Prinsip-prinsip moral diekspresikan dengan ungkapan neka daku ngong data, neka wedi repi, lage sake, neka rani rahi, paki rahit. Payung utama moral bagi orang Manggarai adalah tala atau denda. Bentuknya adalah hiang hae ata lorong repi agu rahi data. Adapun sebutan mangga lere manggar macing berarti harus ditaati.
Banyak isteri bagi budaya Manggarai tidak dipersoalkan asalkan bertanggung jawab bahkan tungku cu pun diperbolehkan. Itu prinsip moral perkawinan agar neka bete ase kae, woe nelu.
Prinsip hukum moral status kepemilikan adalah dengan berpegang pada sistim partiarki, sedangkan soal status kepemilikan sekang selalu menjadi hak anak bungsu laki-laki dalam keluarga. Rumah yang dibangun orang tua akan menjadi milik putera bungsu, sedangkan kakak-kakak prianya membuat sendiri lalu para saudari silakan menempati rumah suami mereka karena mereka disebut ata pe'ang.
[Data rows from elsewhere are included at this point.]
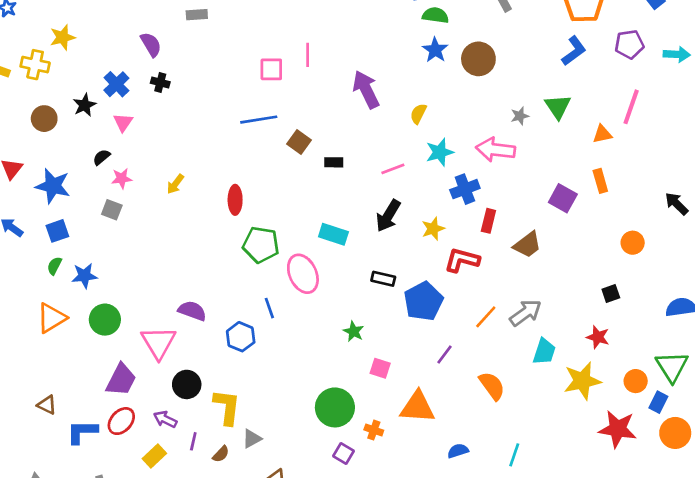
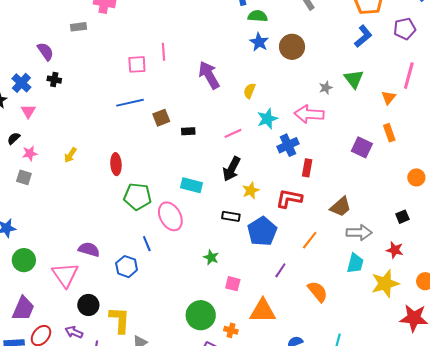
orange triangle: (602, 134) -> (389, 97), turned -35
brown square: (299, 142) -> (161, 118), turned 36
yellow star: (433, 229) -> (251, 191), moved
brown trapezoid: (527, 245) -> (341, 207), moved
gray arrow: (526, 313) -> (359, 233), moved, turned 40
purple trapezoid: (121, 380) -> (23, 309), moved

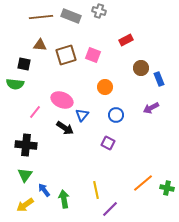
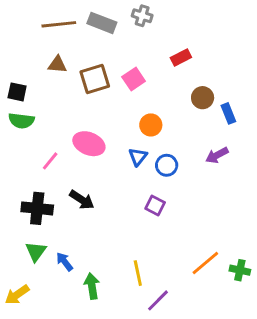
pink square: (93, 55) -> (134, 79), turned 35
black square: (24, 64) -> (17, 92), moved
blue triangle: (82, 115) -> (138, 157), moved
black arrow: (65, 128) -> (82, 200), moved
blue arrow: (44, 190) -> (65, 262), moved
yellow arrow: (25, 205) -> (17, 295), moved

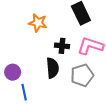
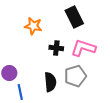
black semicircle: (53, 68) -> (50, 82), moved

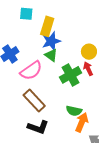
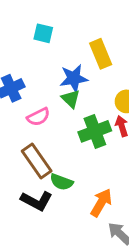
yellow rectangle: (47, 26) -> (101, 54), moved, turned -48
pink semicircle: (31, 71) -> (38, 117), size x0.7
green semicircle: (74, 111) -> (62, 182), moved

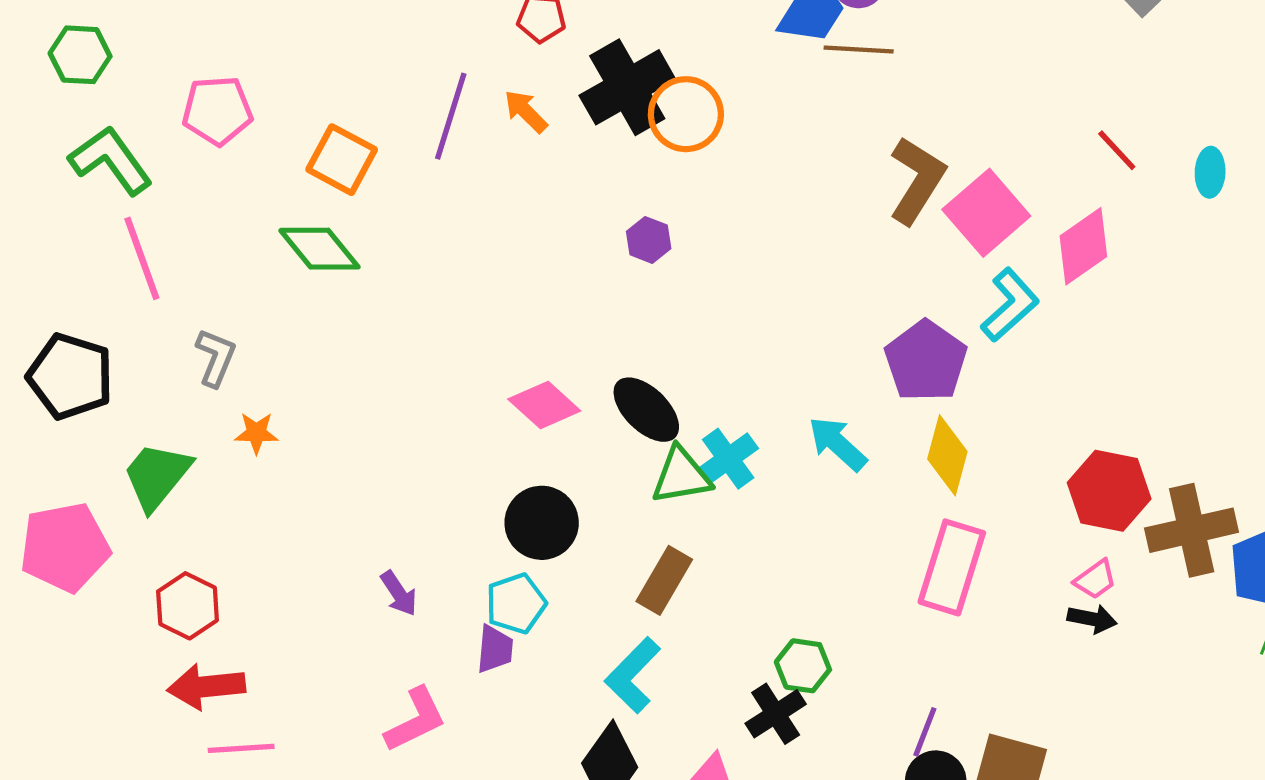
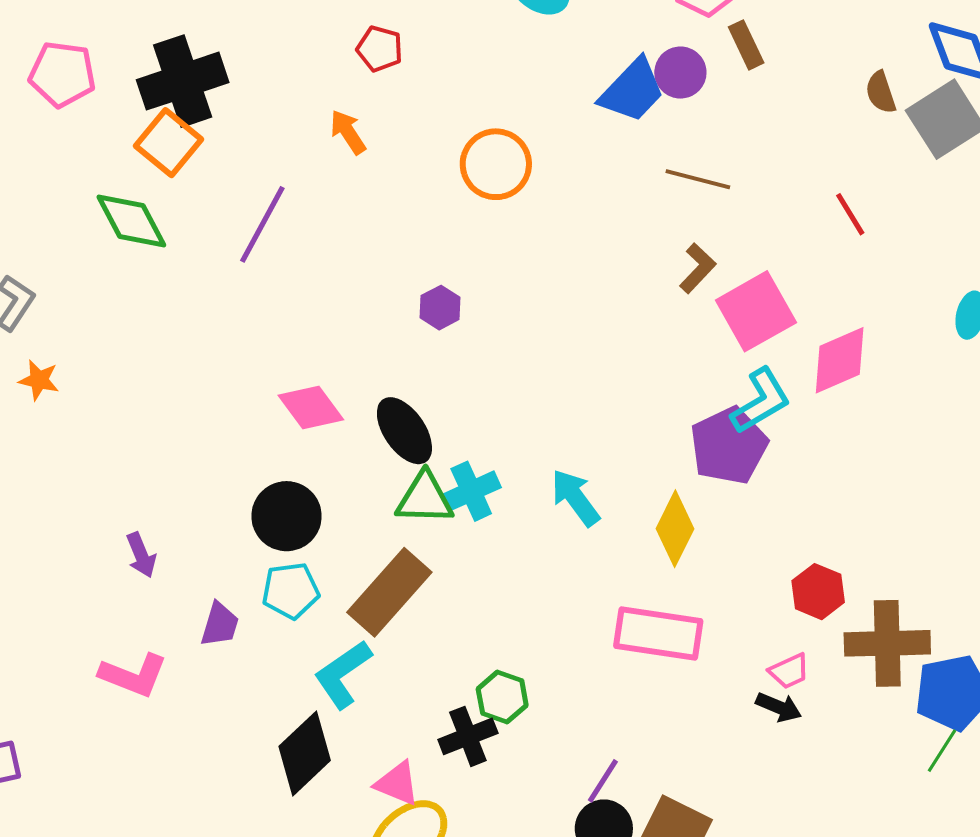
brown line: (859, 50) -> (698, 179), moved
black cross: (627, 87) -> (183, 81), moved
purple line: (451, 116) -> (262, 224), moved
red line: (1117, 150) -> (850, 214), moved
brown L-shape: (917, 180) -> (698, 268), size x0.6
purple hexagon: (649, 240) -> (440, 308), moved
purple pentagon: (926, 361) -> (729, 446), moved
red hexagon: (1109, 491) -> (818, 592), size x0.7
pink rectangle: (952, 567) -> (658, 633), turned 70
brown rectangle: (664, 580) -> (389, 592), size x1.4
cyan pentagon: (516, 604) -> (291, 591), moved
pink L-shape: (416, 720) -> (133, 675), turned 36

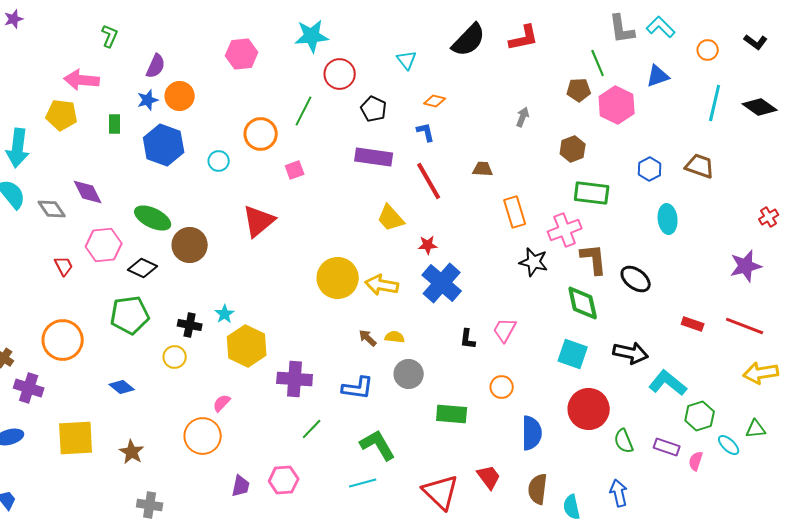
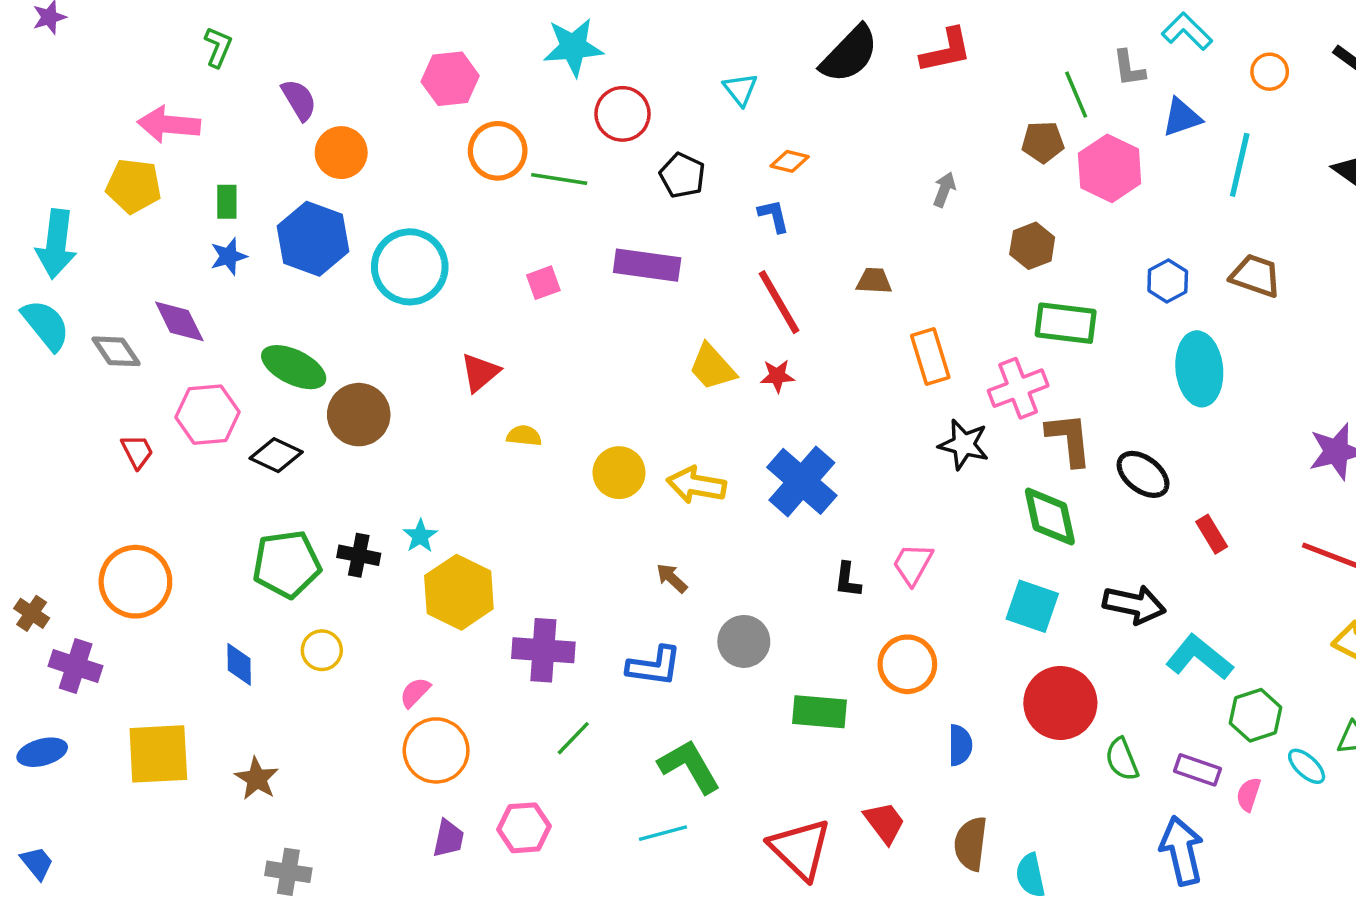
gray L-shape: (622, 29) -> (1129, 68), moved, size x0.7
purple semicircle: (156, 66) -> (299, 100), turned -55
blue star: (148, 100) -> (229, 256), moved
cyan line: (715, 103) -> (1240, 165), moved
green line: (304, 111) -> (559, 179), turned 72
orange circle: (261, 134) -> (498, 151), moved
purple rectangle: (374, 157) -> (647, 265), moved
cyan circle: (219, 161) -> (410, 267), size x2.0
cyan ellipse: (668, 219) -> (1199, 369), size x1.4
red triangle: (259, 221) -> (480, 372), size x0.7
red star: (428, 245) -> (777, 376), moved
yellow circle: (338, 278) -> (619, 473), size x0.7
green pentagon: (130, 315) -> (287, 564), moved
red rectangle: (693, 324) -> (1212, 534), moved, turned 40
yellow semicircle: (395, 337) -> (524, 436), moved
yellow circle: (175, 357) -> (322, 650), moved
blue diamond: (122, 387) -> (239, 664), turned 50
orange circle: (502, 387) -> (907, 664), size x1.4
blue semicircle: (532, 433) -> (960, 745), size x0.7
orange circle: (203, 436) -> (436, 750), moved
blue arrow: (619, 493) -> (1182, 851), moved, size x1.4

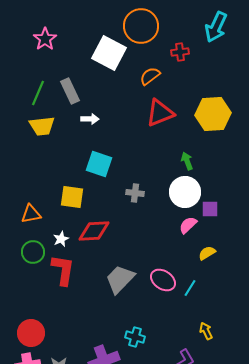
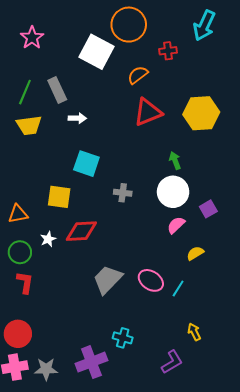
purple square: (210, 209) -> (208, 209), moved, turned -30
red L-shape: (63, 270) -> (25, 282), moved, size x0.7

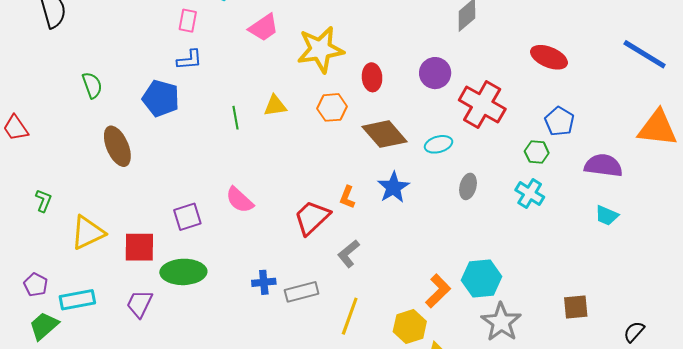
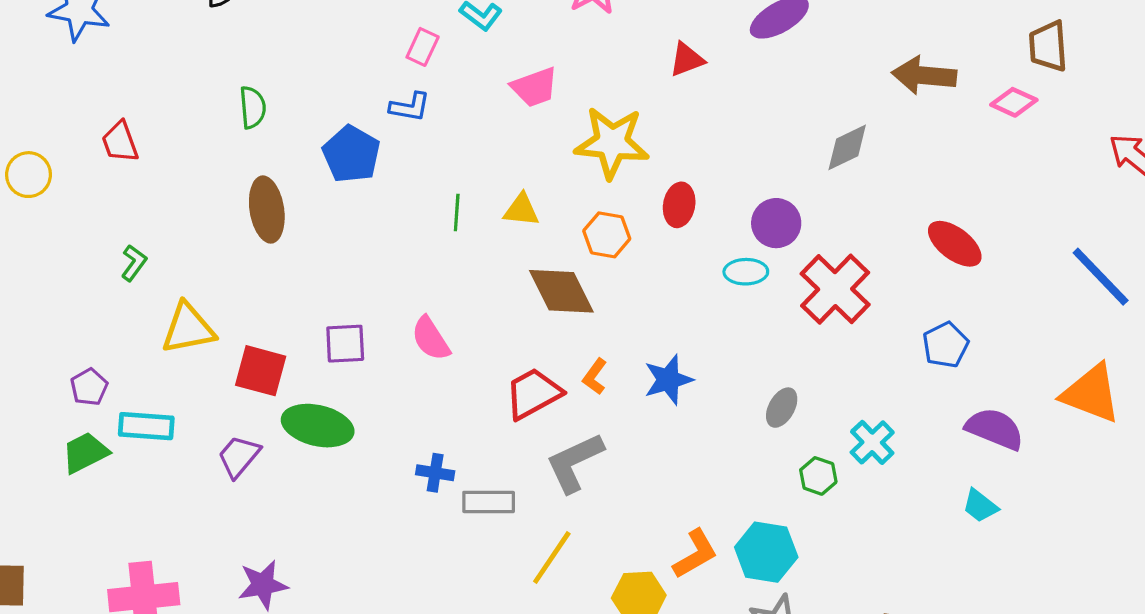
brown diamond: (384, 134) -> (561, 291), moved
cyan ellipse: (439, 144) -> (746, 272), moved
green hexagon: (537, 152) -> (818, 476), moved
gray L-shape: (349, 254) -> (575, 462), size x1.5

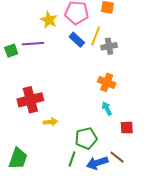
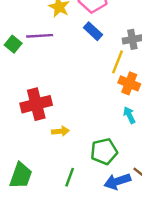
yellow line: (96, 36) -> (117, 62), moved
green square: (11, 51) -> (13, 44), turned -32
green line: (72, 159) -> (70, 177), moved

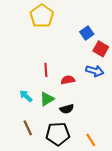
Dari sisi perkawinan, weda rewa tuke mbaru, tukar kila, wagal dan gerep ruha adalah moral perkawinan yang kuat bagi orang Manggarai. Naring lembak juga disebut moral perkawinan.
Moral hukum hak, yang dibuat di sana adalah neka hang langang, neka nggopet agu tako, neka loma.
Ketiga, iman.
Orang Manggarai sangat beriman. Konsep iman orang Manggarai tampak dalam ungkapan: Morin Jari agu Dedek, Parn Awon Kolepn Sale, Ame Rinding Mane agu Ine Rinding Wie.
Ngelong, teing hang, ritual-ritual suci lainnya adalah wujud iman orang Manggarai. Orang Manggarai sejak lahir hingga kematiannya adalah ritual iman.
Lihat saja barong wae, barong boa, lilik compang dan ritual lainnya adalah tanda keimanan orang Manggarai. Adapula tempat sesajen namanya langkar. Bahkan, lokasi atau tempat yang suci yang tak ternilai harganya di Manggarai adalah compang. Compang adalah tempat kudus di mana Allah Pencipta hadir dan mencurahkan rahmatnya.
Lihat juga orang Manggarai percaya pada wura agu ceki juga naga. Naga dimengerti sebagai pelindung kampung dan mbaru.
Orang Manggarai itu tidak percaya pada yang sia-sia karena orang Manggarai tidak boleh lancung atau berdoa meminta perlindungan dari mata air untuk keselamatannya kecuali ngelong.
Lancung sangat berbeda dengan ngelong. Ngelong adalah sebuah metodik harmonisasi, rekonsiliasi sebagai medium silih dosa karena itu dianjurkan sebagai penghidupan, penyegaran kembali ketika telah pernah melakukan kesalahan.
Apa sebenarnya yang mendasari iman orang Manggarai melalui ritual-ritual yang puncaknya di compang? Dasarnya adalah Trinity di mana Allah Yesus hadir sebagai tujuan dan subyek persembahan di compang tersebut. Itu dia intinya semua ritual suci orang Manggarai.